(Source records)
● ● ● ● ● ● ●

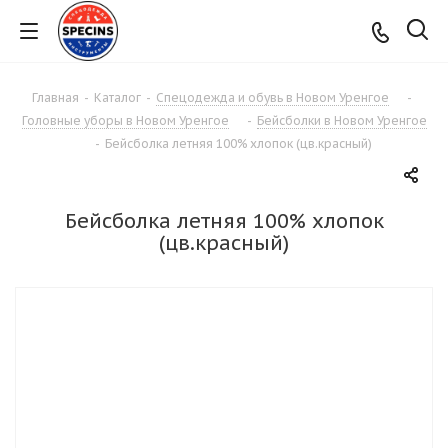
Главная
-
Каталог
-
Спецодежда и обувь в Новом Уренгое
-
Головные уборы в Новом Уренгое
-
Бейсболки в Новом Уренгое
-
Бейсболка летняя 100% хлопок (цв.красный)
Бейсболка летняя 100% хлопок
(цв.красный)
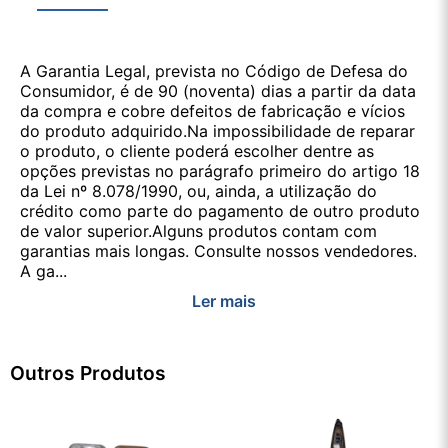
A Garantia Legal, prevista no Código de Defesa do
Consumidor, é de 90 (noventa) dias a partir da data
da compra e cobre defeitos de fabricação e vícios
do produto adquirido.Na impossibilidade de reparar
o produto, o cliente poderá escolher dentre as
opções previstas no parágrafo primeiro do artigo 18
da Lei nº 8.078/1990, ou, ainda, a utilização do
crédito como parte do pagamento de outro produto
de valor superior.Alguns produtos contam com
garantias mais longas. Consulte nossos vendedores.
A ga...
Ler mais
Outros Produtos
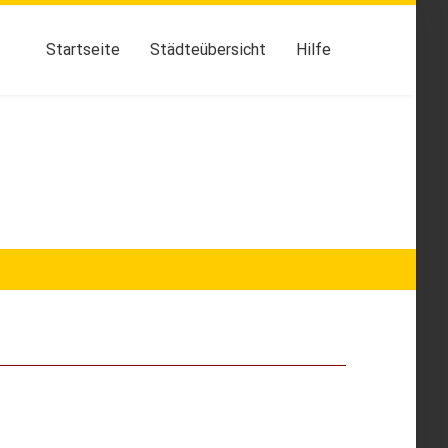
Startseite
Städteübersicht
Hilfe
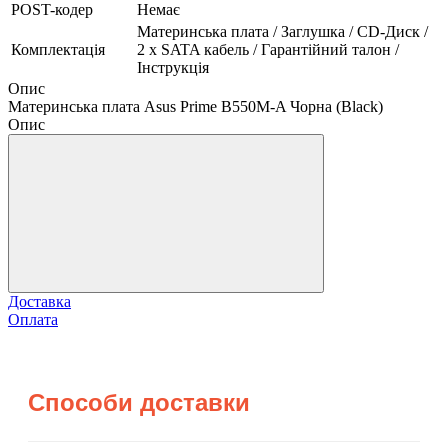
POST-кодер
Немає
Материнська плата / Заглушка / CD-Диск /
Комплектація
2 х SATA кабель / Гарантійний талон /
Інструкція
Опис
Материнська плата Asus Prime B550M-A Чорна (Black)
Опис
Доставка
Оплата
Способи доставки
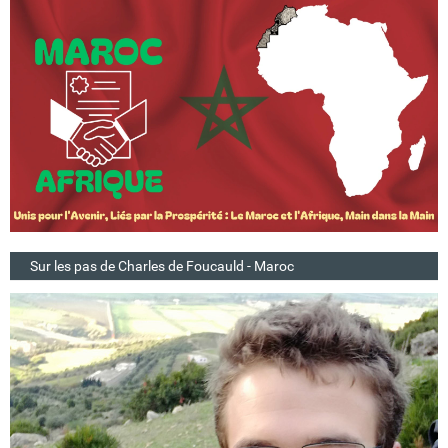
Sur les pas de Charles de Foucauld - Maroc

● ● ● ● ● ● ●

Give every line of text from the entries as a Markdown table with the columns "No." and "Text line," numbering the rows in order. Skip blank lines and the picture markers.

| No. | Text line |
|---|---|
| 1 | Главная |
| 2 | - |
| 3 | Каталог |
| 4 | - |
| 5 | Спецодежда и обувь в Новом Уренгое |
| 6 | - |
| 7 | Головные уборы в Новом Уренгое |
| 8 | - |
| 9 | Бейсболки в Новом Уренгое |
| 10 | - |
| 11 | Бейсболка летняя 100% хлопок (цв.красный) |
| 12 | Бейсболка летняя 100% хлопок |
| 13 | (цв.красный) |
| 14 | A Garantia Legal, prevista no Código de Defesa do |
| 15 | Consumidor, é de 90 (noventa) dias a partir da data |
| 16 | da compra e cobre defeitos de fabricação e vícios |
| 17 | do produto adquirido.Na impossibilidade de reparar |
| 18 | o produto, o cliente poderá escolher dentre as |
| 19 | opções previstas no parágrafo primeiro do artigo 18 |
| 20 | da Lei nº 8.078/1990, ou, ainda, a utilização do |
| 21 | crédito como parte do pagamento de outro produto |
| 22 | de valor superior.Alguns produtos contam com |
| 23 | garantias mais longas. Consulte nossos vendedores. |
| 24 | A ga... |
| 25 | Ler mais |
| 26 | Outros Produtos |
| 27 | Startseite |
| 28 | Städteübersicht |
| 29 | Hilfe |
| 30 | POST-кодер |
| 31 | Немає |
| 32 | Материнська плата / Заглушка / CD-Диск / |
| 33 | Комплектація |
| 34 | 2 х SATA кабель / Гарантійний талон / |
| 35 | Інструкція |
| 36 | Опис |
| 37 | Материнська плата Asus Prime B550M-A Чорна (Black) |
| 38 | Опис |
| 39 | Доставка |
| 40 | Оплата |
| 41 | Способи доставки |
| 42 | Sur les pas de Charles de Foucauld - Maroc |